Entrevista:O Estado inteligente

terça-feira, agosto 12, 2008

Espírito olímpico ALI KAMEL

A abertura dos Jogos Olímpicos foi realmente bonita, mas eu pergunto: ninguém aí ficou com medo não? Os tambores ressoando daquela maneira, numa gesticulação que, para mim, parecia um grito de guerra, aquela multidão em êxtase nacionalista, tudo coroado com aqueles soldados absolutamente fardados, de quepes altíssimos, luvas brancas, eretos, reverenciando a bandeira ao som do hino nacional, nada disso assustou? Em outros jogos, claro, a bandeira é hasteada por um ou dois militares, mas, pelo que revi, nunca por tantos e com aquela coreografia marcial. Fiquei com os dois pés atrás. Quem tem na memória os filmes sobre os Jogos Olímpicos de Berlim, em 1936, com aquela grandiosidade nazista, sabe do que eu estou falando. Chico Caruso, que consegue resumir tudo, publicou, domingo, Bush e Putin conversando na cerimônia e a frase: “Com tiro na nuca, até eu.” Esse negócio de espírito olímpico não me convence. Acho um absurdo que se tenha deixado de lado a política em prol do “congraçamento” das nações promovido pelos esportes.

Que nações? Como esquecer o fato de que a China hoje é a mais rica e poderosa ditadura do mundo, que não tem o menor constrangimento de fazer as piores coisas no cenário internacional, há anos? Só para citar três exemplos, não tira as mãos do Tibete, apóia o regime genocida do Sudão (com armas e dinheiro) e, na ONU, vetou, ao lado da Rússia, as sanções que o mundo queria impor ao Zimbábue, onde a ditadura atroz de Robert Mugabe roubou de forma descarada as eleições que davam a vitória a seu opositor. No plano interno, reina a repressão e a censura, não há o menor vestígio de liberdade.

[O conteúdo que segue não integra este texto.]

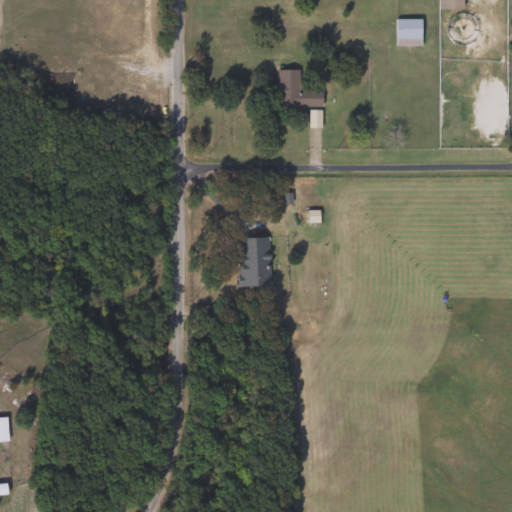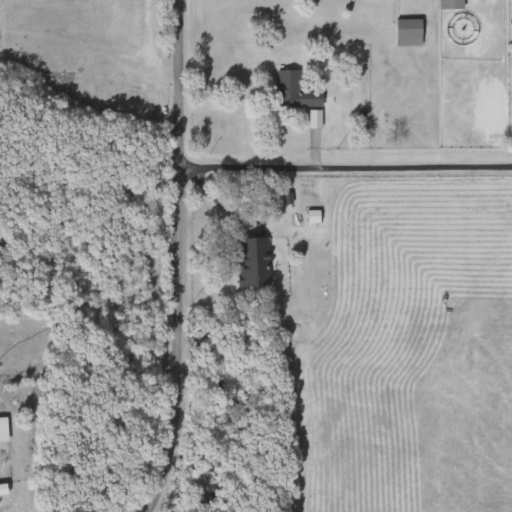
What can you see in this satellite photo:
building: (446, 5)
building: (446, 5)
building: (404, 32)
building: (404, 32)
building: (291, 91)
building: (292, 91)
road: (344, 157)
road: (177, 257)
building: (249, 262)
building: (250, 262)
building: (1, 429)
building: (1, 429)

A Anistia Internacional denuncia que, hoje, 500 mil pessoas estão presas na China, sem acusação formal ou julgamento.

Em janeiro do ano passado, a lei foi alterada para que a última palavra sobre pena de morte seja da Suprema Corte, mas, mesmo assim, a China continua sendo o país com o maior número de execuções. Não há números oficiais, o que dificulta tudo, mas a Anistia, baseando-se no que é revelado pela imprensa, estima que, em 2007, 470 pessoas tenham sido executadas e 1.860 aguardavam execução. No ano anterior, tinham sido 1.010 mortos e 2.790 no corredor da morte. A Anistia cita, porém, estudos feitos pelo professor de Direito Penal, Liv Renwen, segundo os quais a China executa 8 mil pessoas anualmente. E, o que é pior: 68 crimes são passíveis de punição com a morte, entre eles os chamados crimes não-violentos, como fraude fiscal e corrupção. Com a agravante de que os julgamentos são sumários, sem dar ao réu amplo direito de defesa.

Não é só. Ainda está em pleno vigor na China o bizarro processo de “reeducação pelo trabalho”: a polícia, sem acusação formal, julgamento ou monitoramento da Justiça, pode prender, por até três anos prorrogáveis por mais um, qualquer pessoa suspeita de ter cometido crimes considerados leves.

Elas são confinadas em instituições cujo objetivo é “reeducá-las”, obrigando-as a trabalhos forçados.

Não preciso também lembrar que a China não sabe o que é liberdade de imprensa, ali só circulam as informações que os censores deixam passar: até mesmo a internet, com 162 milhões de usuários, é ferreamente controlada, fazendo a China famosa por ter construído o mais poderoso e sofisticado “firewall do mundo”.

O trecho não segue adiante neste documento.